(RECORDS PROVIDED Opens)

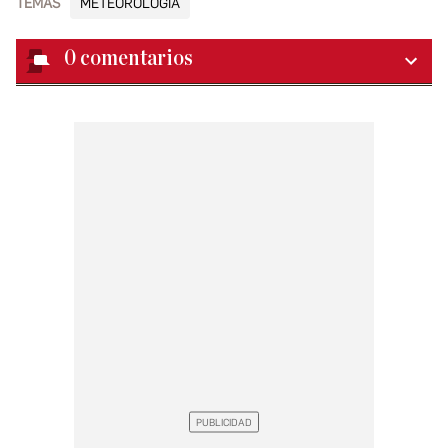
TEMAS
METEOROLOGÍA
0
comentarios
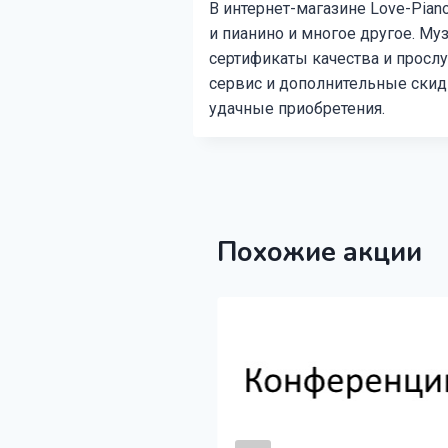
В интернет-магазине Love-Pian
и пианино и многое другое. 
сертификаты качества и просл
сервис и дополнительные скид
удачные приобретения.
Похожие акции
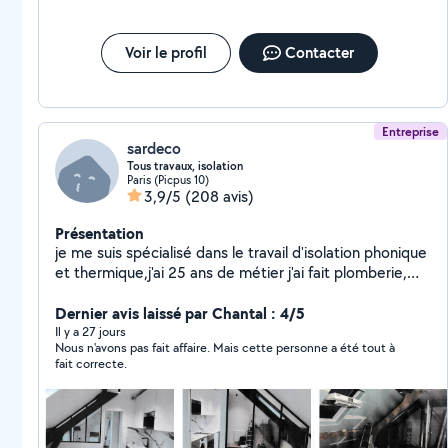
Voir le profil
Contacter
Entreprise
sardeco
Tous travaux, isolation
Paris (Picpus 10)
3,9/5
(208 avis)
Présentation
je me suis spécialisé dans le travail d'isolation phonique
et thermique,j'ai 25 ans de métier j'ai fait plomberie,
électricité, carrelage création de cuisine, de salle de
bain,peinture et faux plafonds je fais tout travaux
Dernier avis laissé par Chantal : 4/5
d'intérieur et ravalement mes travaux sont couvert par
Il y a 27 jours
Nous n'avons pas fait affaire. Mais cette personne a été tout à
une garantie décennale
fait correcte.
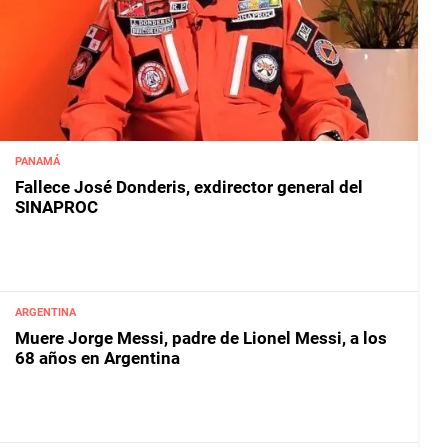
PANAMÁ
Fallece José Donderis, exdirector general del
SINAPROC
ARGENTINA
Muere Jorge Messi, padre de Lionel Messi, a los
68 años en Argentina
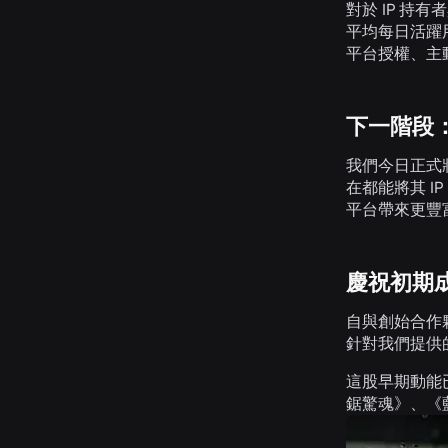
對於 IP 持
平均每日活躍用戶
平台授權、主動
下一階段
我們今日正式
在都能將其 I
平台帶來更豐富
慶祝初期
自與創始合作
針對我們提供的
這股早期動能
鋸驚魂》、《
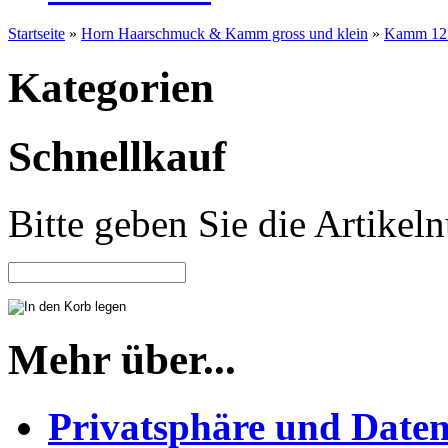
Startseite
»
Horn Haarschmuck & Kamm gross und klein
»
Kamm 12 T
Kategorien
Schnellkauf
Bitte geben Sie die Artike
Mehr über...
Privatsphäre und Daten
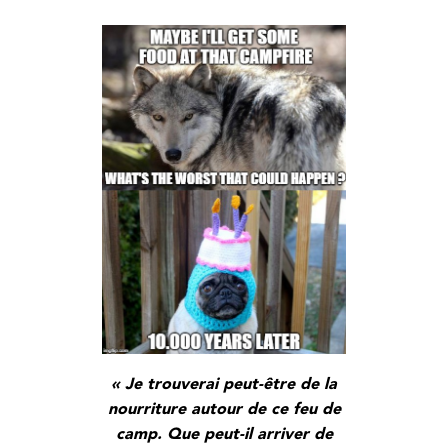
« Je trouverai peut-être de la
nourriture autour de ce feu de
camp. Que peut-il arriver de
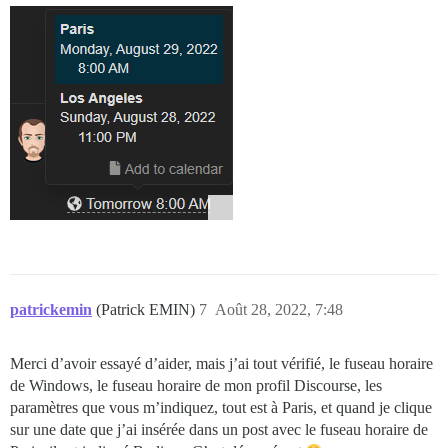
patrickemin
(Patrick EMIN)
7
Août 28, 2022, 7:48
Merci d’avoir essayé d’aider, mais j’ai tout vérifié, le fuseau horaire
de Windows, le fuseau horaire de mon profil Discourse, les
paramètres que vous m’indiquez, tout est à Paris, et quand je clique
sur une date que j’ai insérée dans un post avec le fuseau horaire de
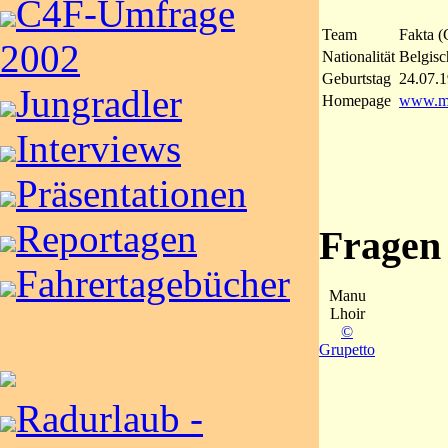
C4F-Umfrage
Team
Fakta (
2002
Nationalität
Belgisc
Geburtstag
24.07.
Jungradler
Homepage
www.ma
Interviews
Präsentationen
Reportagen
Fragen
Fahrertagebücher
Manu
Lhoir
©
Grupetto
Radurlaub -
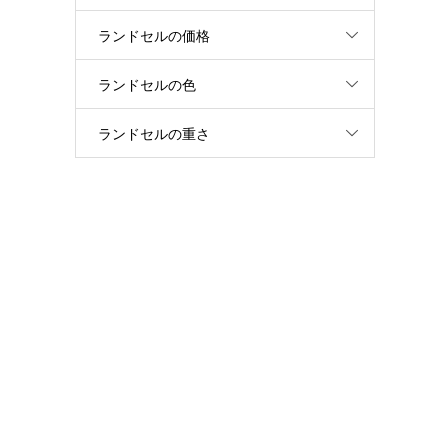
ランドセルの価格
ランドセルの色
ランドセルの重さ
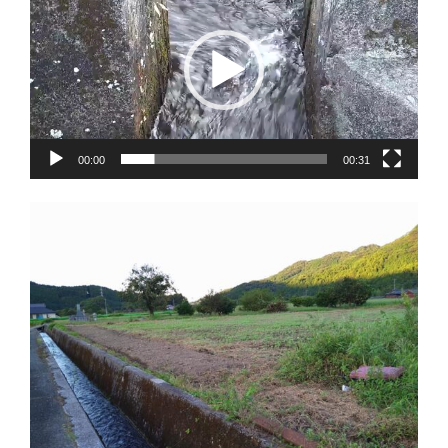
プ
レ
ー
ヤ
ー
00:00
00:31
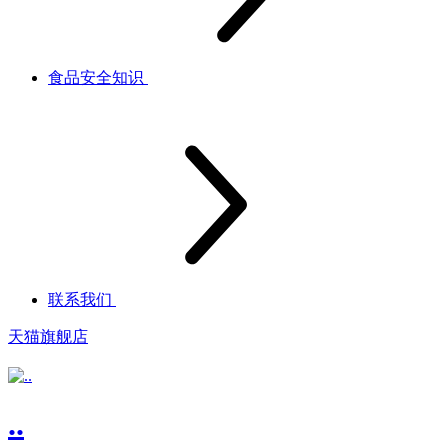
食品安全知识
联系我们
天猫旗舰店
..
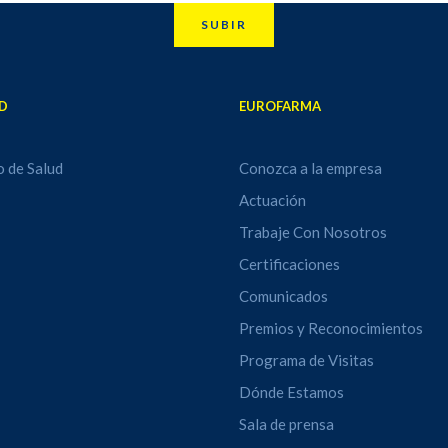
SUBIR
D
EUROFARMA
o de Salud
Conozca a la empresa
Actuación
Trabaje Con Nosotros
Certificaciones
Comunicados
Premios y Reconocimientos
Programa de Visitas
Dónde Estamos
Sala de prensa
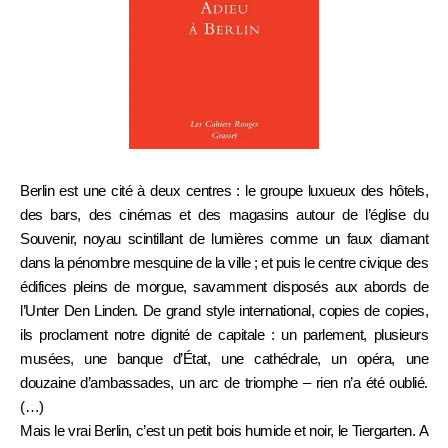
Berlin est une cité à deux centres : le groupe luxueux des hôtels,
des bars, des cinémas et des magasins autour de l’église du
Souvenir, noyau scintillant de lumières comme un faux diamant
dans la pénombre mesquine de la ville ; et puis le centre civique des
édifices pleins de morgue, savamment disposés aux abords de
l’Unter Den Linden. De grand style international, copies de copies,
ils proclament notre dignité de capitale : un parlement, plusieurs
musées, une banque d’État, une cathédrale, un opéra, une
douzaine d’ambassades, un arc de triomphe – rien n’a été oublié.
(…)
Mais le vrai Berlin, c’est un petit bois humide et noir, le Tiergarten. A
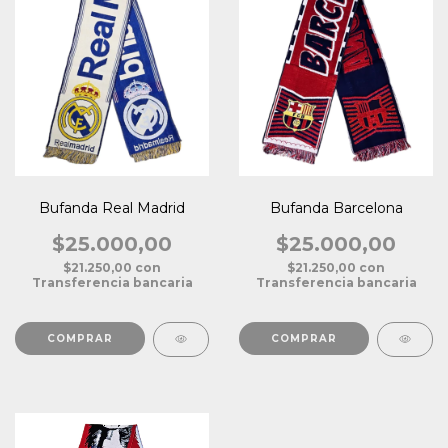
Bufanda Real Madrid
Bufanda Barcelona
$25.000,00
$25.000,00
$21.250,00
con
$21.250,00
con
Transferencia bancaria
Transferencia bancaria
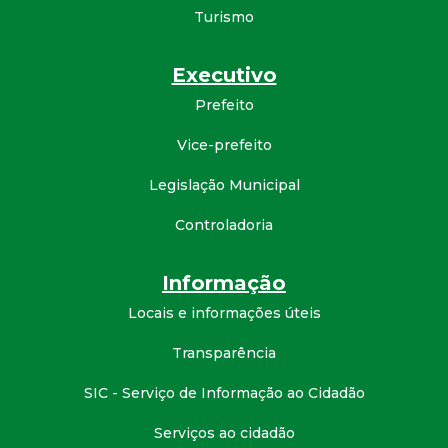
Turismo
d
e
Executivo
Prefeito
C
Vice-prefeito
o
Legislação Municipal
n
Controladoria
q
Informação
u
Locais e informações úteis
Transparência
i
SIC - Serviço de Informação ao Cidadão
s
Serviços ao cidadão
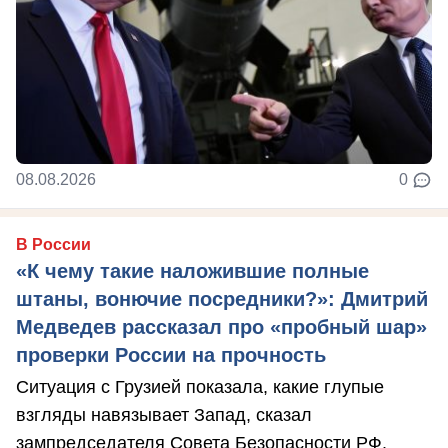
08.08.2026
0
В России
«К чему такие наложившие полные
штаны, вонючие посредники?»: Дмитрий
Медведев рассказал про «пробный шар»
проверки России на прочность
Ситуация с Грузией показала, какие глупые
взгляды навязывает Запад, сказал
зампредседателя Совета Безопасности РФ.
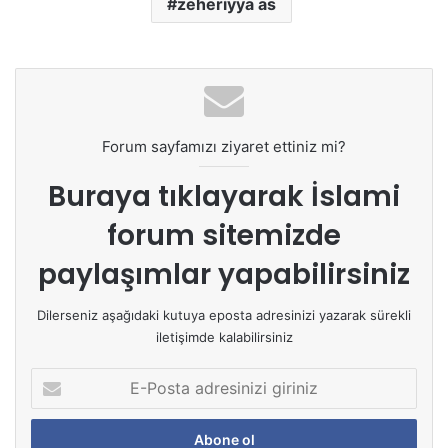
zeheriyya as
Forum sayfamızı ziyaret ettiniz mi?
Buraya tıklayarak
İslami
forum sitemizde
paylaşımlar yapabilirsiniz
Dilerseniz aşağıdaki kutuya eposta adresinizi yazarak sürekli
iletişimde kalabilirsiniz
E
-
P
o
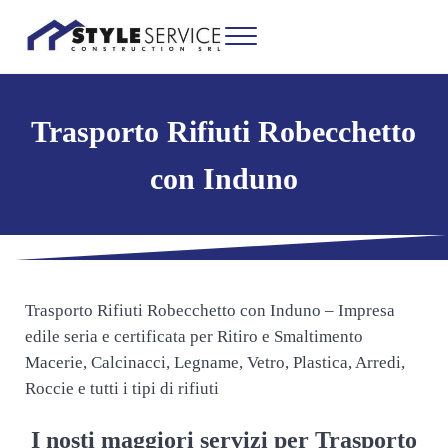
Passa al contenuto principale
Skip to header right navigation
Skip to site footer
Menu
Ritiro e Smaltimento Macerie Milano
Impresa edile seria e certificata per Ritiro e Smaltimento Macerie, Calcinacc
Trasporto Rifiuti Robecchetto
con Induno
Trasporto Rifiuti Robecchetto con Induno – Impresa
edile seria e certificata per Ritiro e Smaltimento
Macerie, Calcinacci, Legname, Vetro, Plastica, Arredi,
Roccie e tutti i tipi di rifiuti
I nosti maggiori servizi per Trasporto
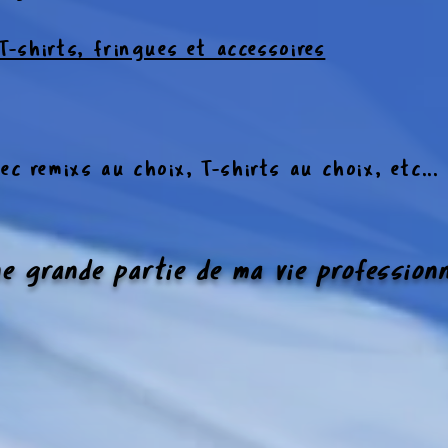
 T-shirts, fringues et accessoires
c remixs au choix, T-shirts au choix, etc... 
e grande partie de ma vie professionn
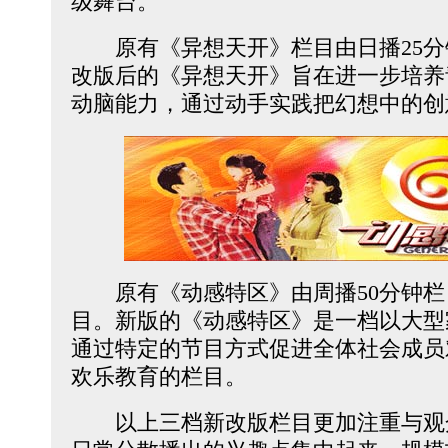
级舞台。
原有《异想天开》栏目由日播25分钟
改版后的《异想天开》旨在进一步培养
动脑能力，通过动手实践把幻想中的创
原有《动感特区》由周播50分钟栏目
目。新版的《动感特区》是一档以大型
通过特定的节目方式促进全体社会成员
欢乐教育的栏目。
以上三档新改版栏目更加注重与观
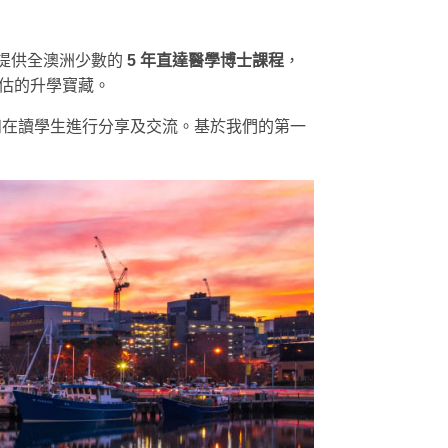
提供全澳洲少數的
5 年直達醫學博士課程
，
低估的升學寶藏。
大學代表和在讀學生進行分享及交流。基於我們的第一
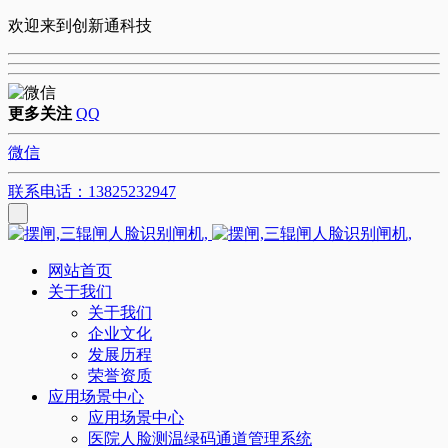
欢迎来到创新通科技
更多关注
QQ
微信
联系电话：13825232947
网站首页
关于我们
关于我们
企业文化
发展历程
荣誉资质
应用场景中心
应用场景中心
医院人脸测温绿码通道管理系统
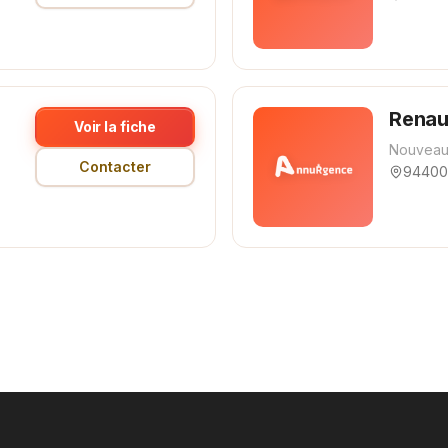
Renau
Voir la fiche
Nouveau
Contacter
94400 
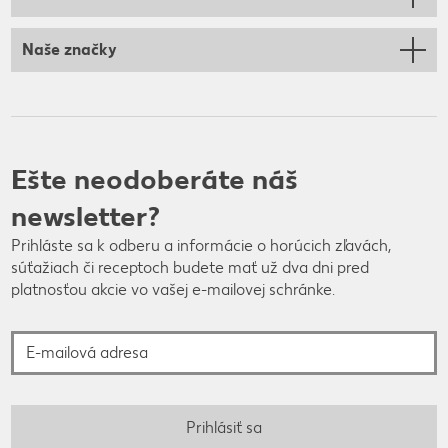
Naše značky
Ešte neodoberáte náš
newsletter?
Prihláste sa k odberu a informácie o horúcich zľavách,
súťažiach či receptoch budete mať už dva dni pred
platnosťou akcie vo vašej e-mailovej schránke.
E-mailová adresa
Prihlásiť sa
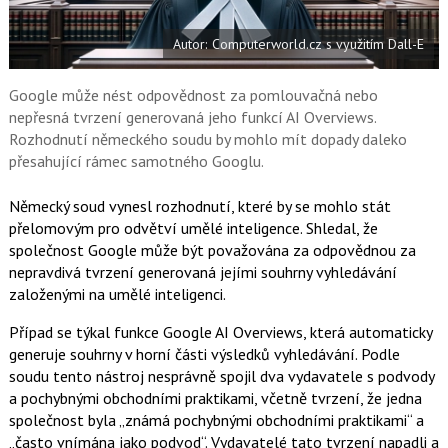
t
e
i
b
X
Autor: Computerworld.cz s využitím Dall-E
o
o
k
u
Google může nést odpovědnost za pomlouvačná nebo
nepřesná tvrzení generovaná jeho funkcí AI Overviews.
Rozhodnutí německého soudu by mohlo mít dopady daleko
přesahující rámec samotného Googlu.
Německý soud vynesl rozhodnutí, které by se mohlo stát
přelomovým pro odvětví umělé inteligence. Shledal, že
společnost Google může být považována za odpovědnou za
nepravdivá tvrzení generovaná jejími souhrny vyhledávání
založenými na umělé inteligenci.
Případ se týkal funkce Google AI Overviews, která automaticky
generuje souhrny v horní části výsledků vyhledávání. Podle
soudu tento nástroj nesprávně spojil dva vydavatele s podvody
a pochybnými obchodními praktikami, včetně tvrzení, že jedna
společnost byla „známá pochybnými obchodními praktikami“ a
„často vnímána jako podvod“. Vydavatelé tato tvrzení napadli a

(RECORDS PROVIDED Closes)

TASK TO COMPLETE:
In how many lines above does the word "certificata" appear? Answer with only the number.

ANSWER TO THIS EXERCISE:
2